From every nook and cranny, from every butte and mesa, Indians came swarming into Pine Ridge, South Dakota. In wagons and old cars they came, afoot and astride their ponies. Into the agency they moved, a relentless stream of investors. At a table sat two accountants and a distinguished economist, recording each family’s investment in a massive bank deposit book. Gradually the little leather pouches were piled higher and higher as thousands of dollars of coin of the realm once again greeted the sun.
Rare coin collectors stood off to the side, looking for large greenbacks, Spanish doubloons, and Greek drachmas, hidden since pre-Colonial times. Occasionally a Viking coin, evidence of Leif Ericson’s tourist activities, came to the table, greeted by opposing scholars as authentic and counterfeit as ideology dictated. With pleased looks the economists, anthropologists, and other scholars stood observing the scene. At last, they chortled, Indians were in the mainstream of American life.
I do not place much faith in well-footnoted proposals.
One of the wildest theories, to my way of thinking, has been advocated by some very dear friends of mine. Since we cuss and discuss the theory with monotonous regularity, I feel free to outline my side of the controversy. Their side has had the benefit of publication in scholarly journals for years.
The Oglala Sioux are perhaps the most famous of the Sioux bands. Among their past leaders were Red Cloud, the only Indian who ever defeated the United States in a war, and Crazy Horse, most revered of the Sioux war chiefs. The Oglala were, and perhaps still are, the meanest group of Indians ever assembled. They would take after a cavalry troop just to see if their bow strings were taut enough.

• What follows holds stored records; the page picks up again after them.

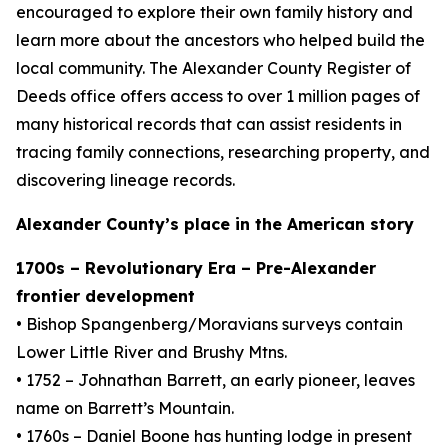
encouraged to explore their own family history and
learn more about the ancestors who helped build the
local community. The Alexander County Register of
Deeds office offers access to over 1 million pages of
many historical records that can assist residents in
tracing family connections, researching property, and
discovering lineage records.
Alexander County’s place in the American story
1700s – Revolutionary Era – Pre-Alexander
frontier development
• Bishop Spangenberg/Moravians surveys contain
Lower Little River and Brushy Mtns.
• 1752 – Johnathan Barrett, an early pioneer, leaves
name on Barrett’s Mountain.
• 1760s – Daniel Boone has hunting lodge in present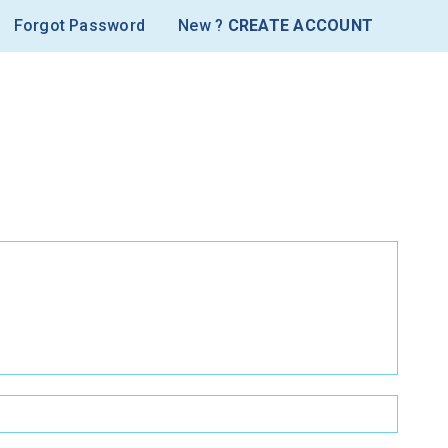
Forgot Password
New ?
CREATE ACCOUNT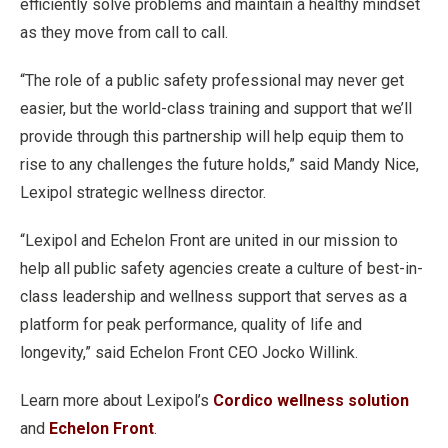
efficiently solve problems and maintain a healthy mindset
as they move from call to call.
“The role of a public safety professional may never get
easier, but the world-class training and support that we’ll
provide through this partnership will help equip them to
rise to any challenges the future holds,” said Mandy Nice,
Lexipol strategic wellness director.
“Lexipol and Echelon Front are united in our mission to
help all public safety agencies create a culture of best-in-
class leadership and wellness support that serves as a
platform for peak performance, quality of life and
longevity,” said Echelon Front CEO Jocko Willink.
Learn more about Lexipol’s
Cordico wellness solution
and
Echelon Front
.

After they had settled on the reservation, the Oglalas made a fairly smooth transition to the new life. They had good herds of cattle, they settled along the numerous creeks that cross the reservation, and they created a very strong community spirit. The Episcopalians and the Roman Catholics had the missionary franchise on the reservation and the tribe was pretty evenly split between the two. In the Episcopal church, at least, the congregations were fairly self-governing and stable.